週刊「水」ニュース・レポート    2013年10月9日号

 

 

 

【今回厳選したニュース】

 

  • 「水道料金の値上げを審議会が市長に答申  水戸市、来年度から」
  • (MSN産経ニュース  2013年10月4日)

 


 

 

【ニュースを見る目】

 

各地で水道料金の値上げがはじまっています。今日は、なぜ水道料金が値上がりしているのかを解説します。

みなさんの住む自治体も、今日のニュースと同じ課題に直面していると思います。

まず、水道事業の経営に黄信号がともっています。

莫大な借金をかかえていることに加え、水道管路や浄水場などの施設更新の時期が迫っています。

企業の成長ステージで考えると、水道事業は誕生期、成長期を経て、転換期に入り、新たな事業戦略が求められるようになりました。

水道料金は日本全国で同じ料金ではありません。

「水道産業新聞社」によると、家庭用10トン当たりの料金を比較した場合、最高は新潟東港臨海水道企業団の5,376円、最低は富士河口湖町の335円です。

 

水道料金は、職員の給与、支払利息、減価償却費、動力費や光熱費などの運営費のほかに、受水費(ダムや近隣の浄水施設からの水供給費用)などの費用合計を、給水人口で割って決まります。

費用と給水人口という2つの要素があるわけですが、まず費用面について言えば、良質の水源が近くにあり、水源改善のための浄水が不要な自治体は、費用がかからないので水道料金は安くなり、水源から遠くダムの水を引っ張ってこなければならないような自治体、水源改善のための浄水費用がかかる自治体では水道料金は高くなります。

給水人口について言えば、費用が一定の場合、給水人口が多ければ水道料金は安くなり、少なければ水道料金は高くなります。

ですから費用面の管理と、需要予測をきちんと行う必要があるのです。

全国の水道料金は上昇傾向にあります。

費用面では、大型浄水場やダムを建設したときの借入れの支払いや減価償却費が重くのしかかっています。

一方、水需要は減少しています。1つには人口や世帯数の減少による影響、もう1つは節水型のトイレや洗濯機などの節水機器が普及した影響によって、家庭の水使用量は減少したこと、そして企業などの大口利用者が自前の井戸を掘って地下水を利用していることです。

こうしたことからじわじわと値上げがすすんでいるのですが、水需要は今後も減るでしょう。人口減少によって2040年過ぎには2004年比で約25%の水需要が減少し、節水の進捗によっては、水需要は半分になるという予測があります。

需要が減れば水道事業者の収益は悪化します。収益が悪化すれば、水道料金も値上げしなければならないのですが、値上げするとますます節水が進むでしょう。

費用がかかる一方で、人口減少や節水の進行によって需要が減少した結果、受益者負担の原則はすでに机上の空論となっています。

一般会計などからの繰入金は、上水道で2517億円、下水道で1兆9330億円に上ります。

負債もふくれあがっています。建設改良費などは国庫補助金に頼るか、子どもや孫と分担して負担するとの考え方から地方公営企業の企業債、つまり次世代への借金でまかなっています。この長期負債が上水道で約12兆円、下水道で約30兆円、あわせて42兆円あります。

そのうえ高度経済成長時代に整備された上下水道インフラが更新の時期を迎えています。日本の上下水道は1960年代に本格整備されましたが、それから50年を経て、管路も浄水場も老朽化し、更新の時期を迎えています。

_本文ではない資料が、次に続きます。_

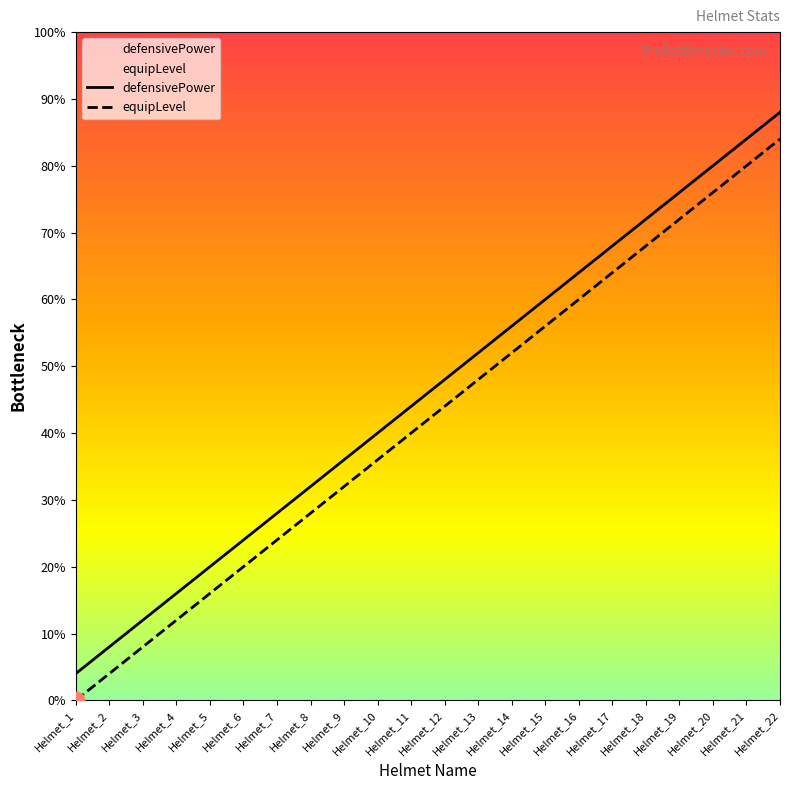

What is the difference between the highest and lowest values at Helmet_8?

1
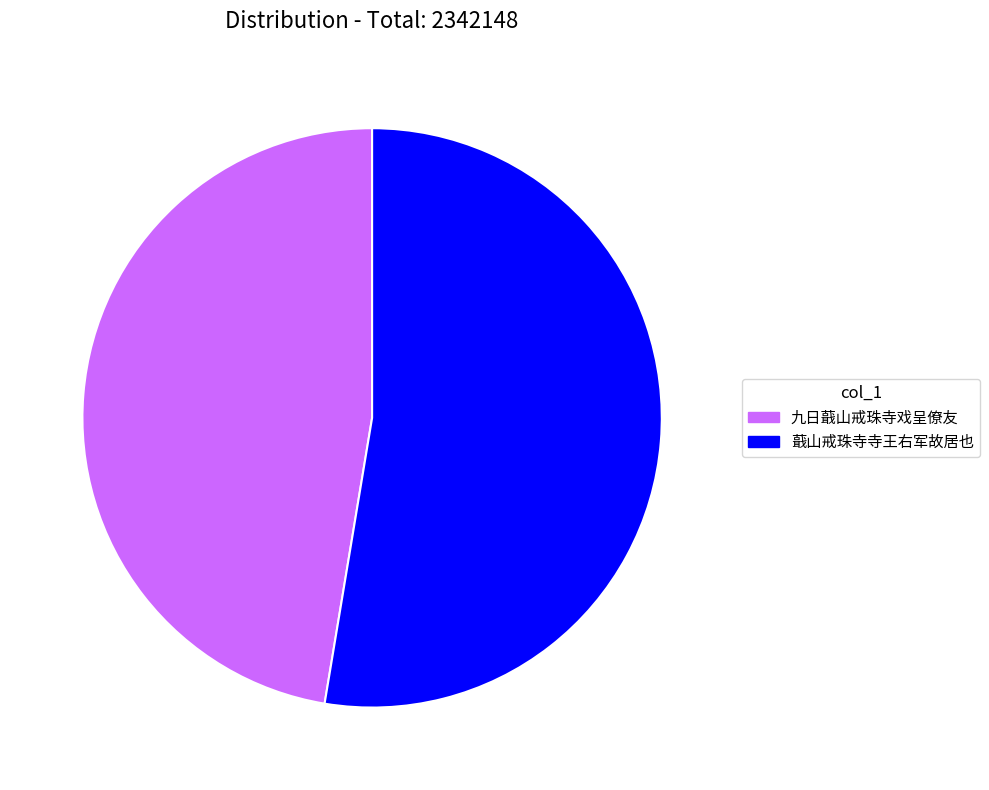

True or false: 九日蕺山戒珠寺戏呈僚友 accounts for 20% of the total.

False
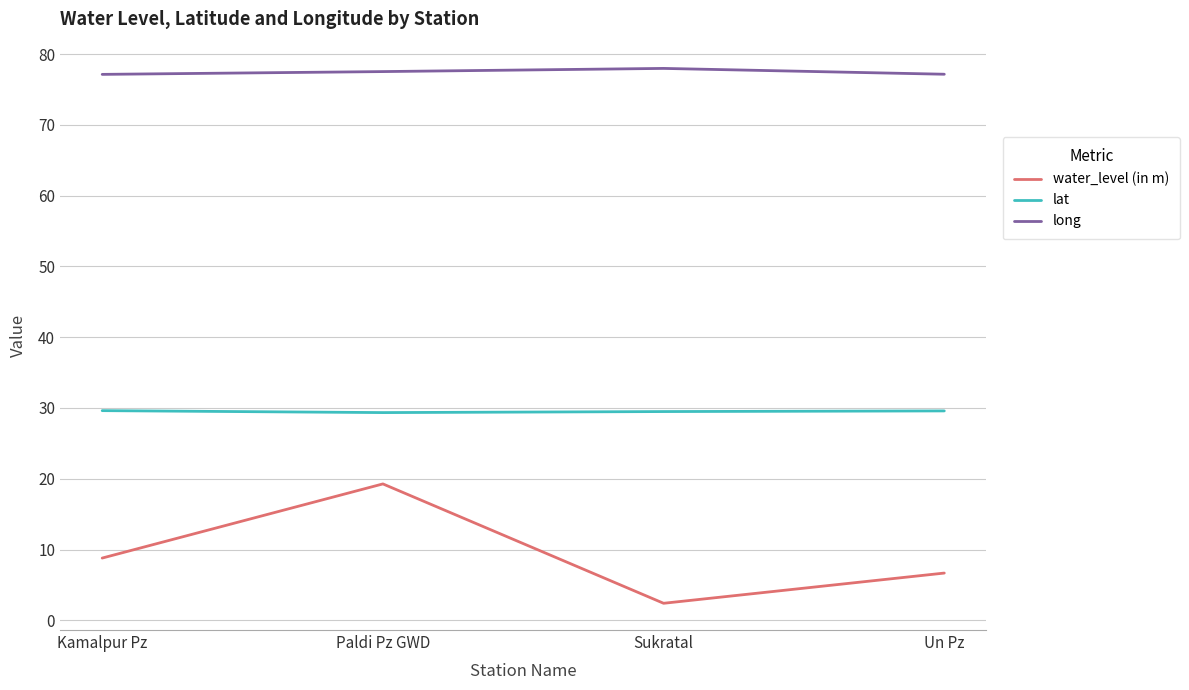

What is the approximate value of lat at Un Pz?

29.6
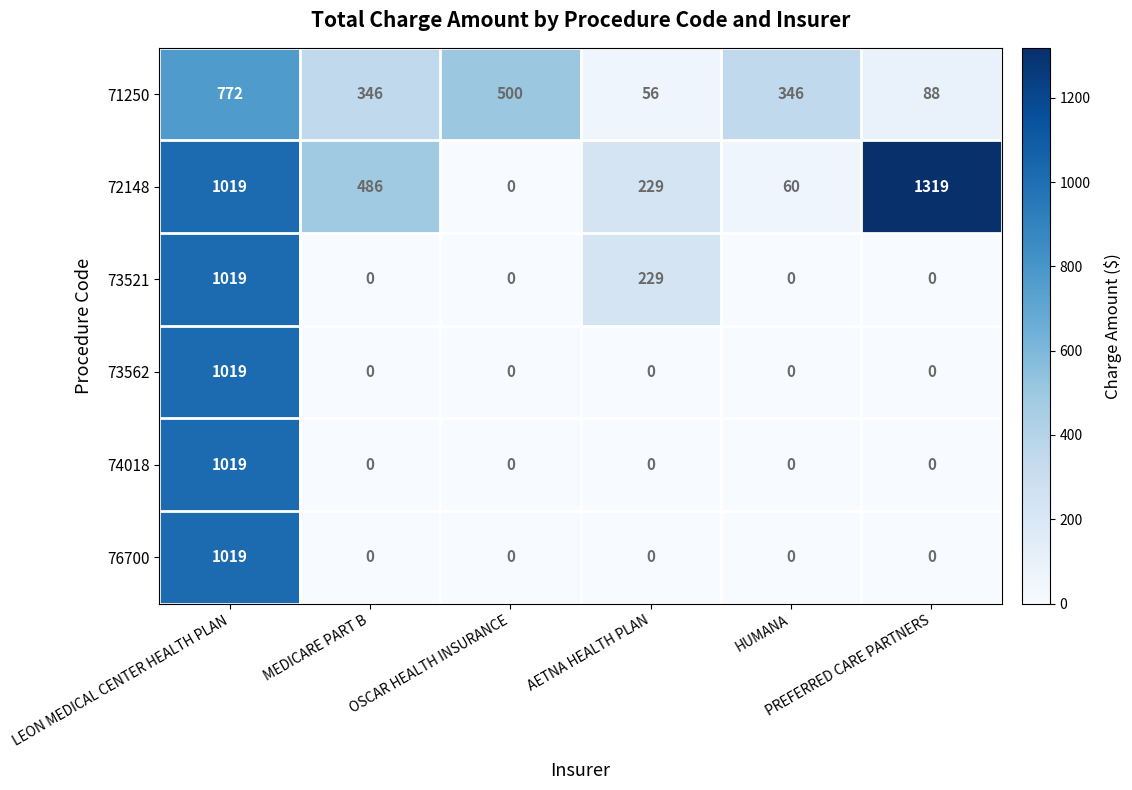

What is the greatest value displayed?

1319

耐用年数を超えた老朽管の長さは4万5000キロメートルにのぼると言われ、水道管破裂事故は全国で年間1200件、下水管の陥没事故は年間4700件も起きています。

更新にかかる費用は莫大です。厚生労働省と国土交通省の試算によると、2025年までに上水道で40兆円、下水道で80兆円、合計120兆円が必要になります。

水道事業者は赤字を垂れ流し続け、投資に回す資金的な余裕などありません。まともに更新したら、多くの自治体が水道料を大幅に値上げしなくてはならないでしょう。

日本の上下水道は苦境に立たされています。地方財政も逼迫しているので財源も当てにできません。新たな事業戦略を打ち出さなければ、ずるずると料金が値上りするでしょう。